Stuttgart/Ludwigsburg - Ein Großaufgebot der Polizei ist am Donnerstag angerückt, um rund um dem Prozess gegen vier Männer und eine Frau am Landgericht Stuttgart für Sicherheit zu sorgen. Auch die Justizwachtmeister haben ihren Körperschutz angelegt, die Zuhörer werden registriert und gefilzt. Vier Männern und einer Frau werden versuchter Totschlag und gefährliche Körperverletzung vorgeworfen. Hintergrund der Attacke, die sich in der Nacht auf den 21. April 2016 in Ludwigsburg ereignet hat, sollen Konflikte zwischen den sogenannten Stuttgarter Kurden, die aus der verbotenen Straßenbande Red Legion hervorgegangen sind, und den Osmanen Germania BC sein. Dabei werden auch Unbeteiligte bedroht.

Auf Schlag folgt Gegenschlag, darauf kann man sich im Milieu der Straßenbanden fast immer verlassen. Am 20. April vergangenen Jahres prügelten mehrere Männer einen 25-Jährigen gegen 22 Uhr in Stammheim zusammen. Das Opfer soll zu der seit 2013 verbotenen Straßenbande Red Legion gehören. Nur drei Stunden darauf kam der Gegenschlag: Zwei mutmaßliche Mitglieder der verfeindeten Osmanen Germania BC wurden in Ludwigsburg von rund 20 Legionsten, die sich seit dem Verbot Stuttgarter Kurden nennen, zusammengeschlagen und mit Messerstichen attackiert. Um den zweiten Vorfall geht es seit Donnerstag vor der 9. Strafkammer.

Eine Frau soll Fluchtwagen gefahren haben

Gegen 1 Uhr fahren drei Autos durch Ludwigsburg. Sie sind jeweils besetzt mit mindestens fünf Personen. Am Steuer des einen Wagens sitzt laut Anklage eine 27-jährige Deutsch-Griechin aus Kornwestheim. Die Stuttgarter Kurden sollen inzwischen ebenso multinational besetzt sein wie andere Straßengangs. Auf dem Gehweg sehen sie zwei 25 und 41 Jahre alte Männer, die sie als Mitglieder der Osmanen identifizieren. Die Truppe ist mit Schlag- und Stichwerkzeugen bewaffnet. Der Anklage zufolge steigen aus jedem der drei Autos fünf Personen aus und greifen die zwei Fußgänger an.

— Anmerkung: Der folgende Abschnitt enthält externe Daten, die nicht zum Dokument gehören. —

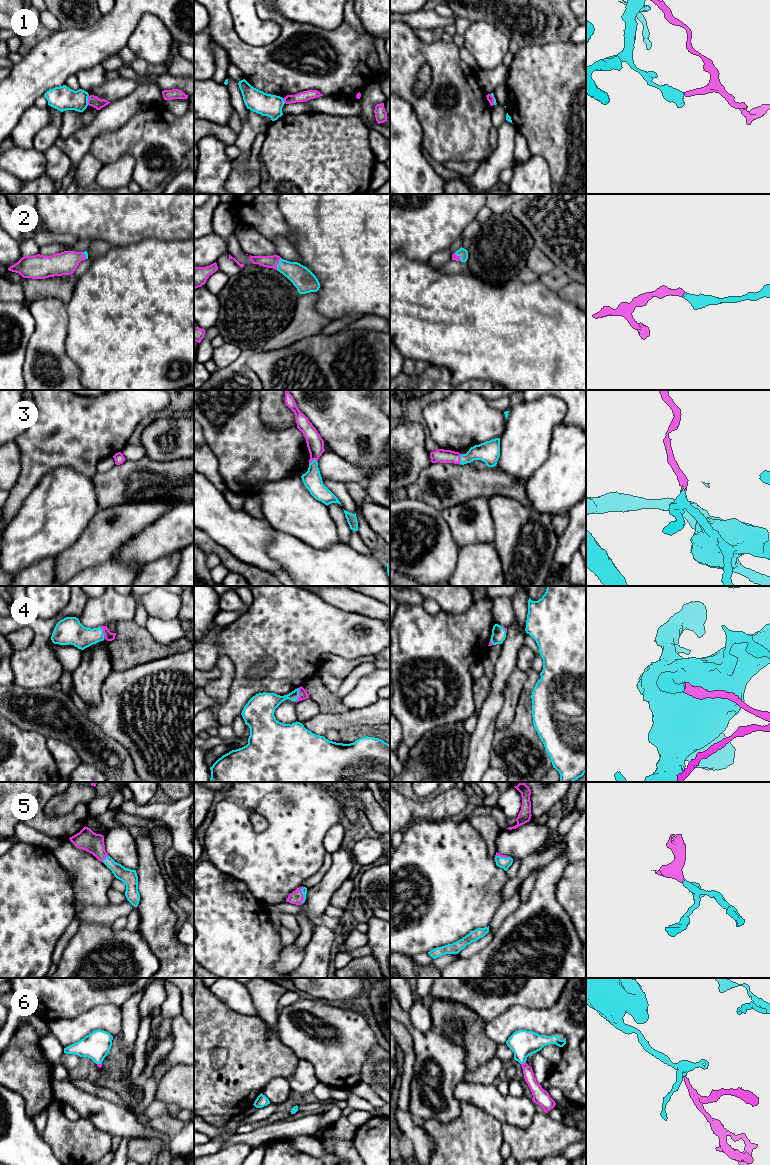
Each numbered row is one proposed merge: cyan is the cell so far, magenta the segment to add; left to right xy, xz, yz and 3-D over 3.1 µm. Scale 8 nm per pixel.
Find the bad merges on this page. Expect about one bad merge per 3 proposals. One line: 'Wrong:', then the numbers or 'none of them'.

„Mit voller Wucht“, so Staatsanwältin Melanie Rischke, hätten die Täter auf die zwei Männer eingeschlagen und -gestochen. Ein 21-jähriger Angeklagter habe beispielsweise mit einem Baseballschläger auf den Kopf eines Opfers eingeprügelt, ein 23-Jähriger habe zugestochen. Die Männer erleiden schwere Kopfverletzungen, dem einen wird durch das Messer eine Rippe durchtrennt, der andere trägt einen Stich in den Oberschenkel davon. Erst als Polizeisirenen zu hören sind, ergreifen die Täter die Flucht. Dabei sollen sie auch noch unbeteiligte Zeugen bedroht haben.

Angeklagte und Opfer schweigen

Auf der Anklagebank vor der 9. Strafkammer sitzen vier 21 bis 23 Jahre alte Männer aus Stuttgart, Eislingen und Esslingen - drei Deutschtürken und ein Mann mit aserbaidschanischen Wurzeln. Komplettiert wird das Quintett von der Deutsch-Griechin. Die Polizei hat zudem zwei junge Männer ermittelt, die ebenfalls an der fast tödlichen Attacke beteiligt gewesen sein sollen. Die Heranwachsenden müssen sich zu einem späteren Zeitpunkt vor einer Jugendstrafkammer verantworten. Die anderen Täter sind bisher unbekannt geblieben.

Das hat nicht nur damit zu tun, dass die Angeklagten, wie auch jetzt am ersten Prozesstag, eisern schweigen. Auch die Opfer fühlen sich dem Schweigegelübde der Straßenbanden verpflichtet. Von ihnen ist kaum Aufklärungshilfe zu erwarten. Nur ein kleiner Aspekt, der sich allerdings als entscheidend für den 21-jährigen Angeklagten aus Aserbaidschan auswirken könnte, kommt zur Sprache. Einer seiner Verteidiger erwähnt, dass es zwei Zeugen gebe, die aussagen, sie seien zusammen mit dem 21-Jährigen erst an den Tatort gekommen, als alles schon vorbei gewesen sei. Der Prozess wird am 14. Februar fortgesetzt.